EXTRACTED TEXT >>
___
Apr 27 2007
Ten genetic variants associated with type 2 diabetes, a disease which impacts more than 170 million people worldwide, have been identified or confirmed by a U.S.-Finnish team led by scientists at the University of Michigan School of Public Health.
The discoveries could lead to the development of new drugs for diabetes, permit more effective targeting of drug and behavioral therapies, and help scientists and physicians better predict who will develop diabetes, said Michael Boehnke, the Richard G. Cornell Collegiate Professor of Biostatistics at the U-M School of Public Health.
Boehnke is the lead scientist on the Finland-United States Investigation of Non-Insulin-Dependent Diabetes Mellitus Genetics (FUSION) study group, which collaborated with two other groups of scientists to conduct the most comprehensive study to date of genetic risk factors for type 2 diabetes.
"Until recently we knew very little about the genetic architecture of type 2 diabetes," said Boehnke, adding that diabetes has been called 'the geneticist's nightmare' because there are so many behavioral and environmental factors---in addition to genes---that are risk factors for the disease. "This is certainly not the complete genetic architecture for diabetes, but we have come a long way in better understanding the genetic basis for this disease."
The groups identified at least four new genetic factors associated with increased risk of diabetes and confirmed the existence of another six. The findings of the three groups, published simultaneously today in the online edition of the journal Science, boost to at least 10 the number of genes confidently associated with increased susceptibility to type 2 diabetes.
"One of the nicest aspects of this study has been the collaboration between the three groups," Scott said. "Most of these variants would have taken substantially longer to identify if each group had proceeded independently."
Type 2 diabetes is characterized by high levels of blood sugar, caused by the body's inability to utilize insulin to move blood sugar into the cells for energy. Type 2 diabetes affects nearly 21 million in the United States and the incidence of the disease has skyrocketed in the last 30 years. Diabetes is a major cause of heart disease and stroke, as well as the most common cause of blindness, kidney failure and amputations in U.S. adults.
___
DATA SHOWN >>
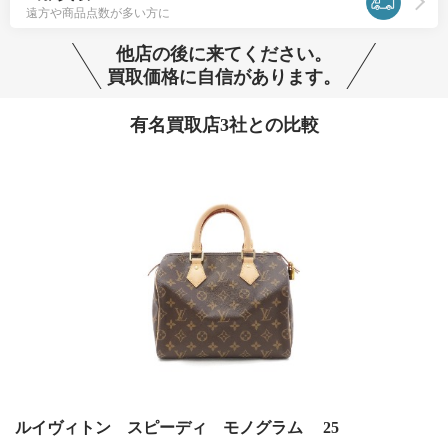
遠方や商品点数が多い方に
他店の後に来てください。
買取価格に自信があります。
有名買取店3社との比較
ルイヴィトン スピーディ モノグラム 25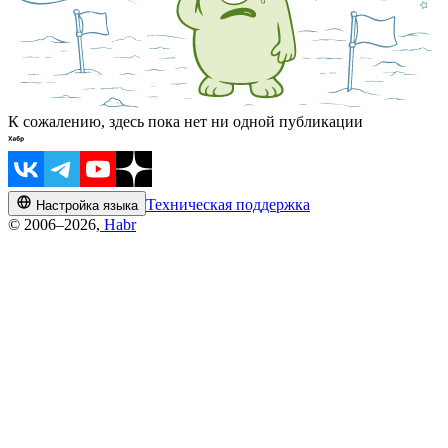
К сожалению, здесь пока нет ни одной публикации
Техническая поддержка
Настройка языка
© 2006–2026,
Habr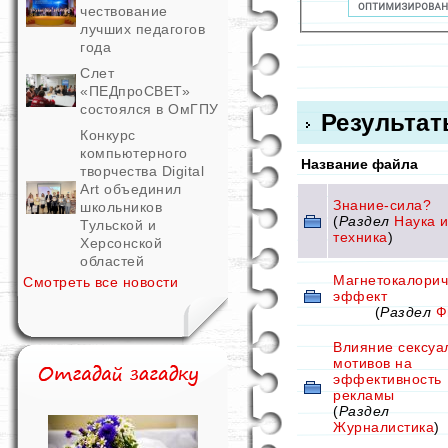
чествование
лучших педагогов
года
Слет
«ПЕДпроСВЕТ»
состоялся в ОмГПУ
Результат
Конкурс
компьютерного
Название файла
творчества Digital
Art объединил
Знание-сила?
школьников
(
Раздел
Наука 
Тульской и
техника
)
Херсонской
областей
Магнетокалорич
Смотреть все новости
эффект
(
Раздел
Ф
Влияние сексуа
мотивов на
эффективность
рекламы
(
Раздел
Журналистика
)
___
WORK ITEM >>
Summarize the text about type 2 diabetes genes in two sentences.

RESPONSE TO THIS TASK >>
A U.S.-Finnish team led by University of Michigan scientists, working with two other groups, identified at least four new genetic variants linked to higher risk of type 2 diabetes and confirmed six others, bringing to at least 10 the number of genes confidently tied to the disease. The findings, published in Science, could lead to new drugs, better-targeted drug and behavioral therapies, and better prediction of who will develop diabetes, a disease that affects more than 170 million people worldwide.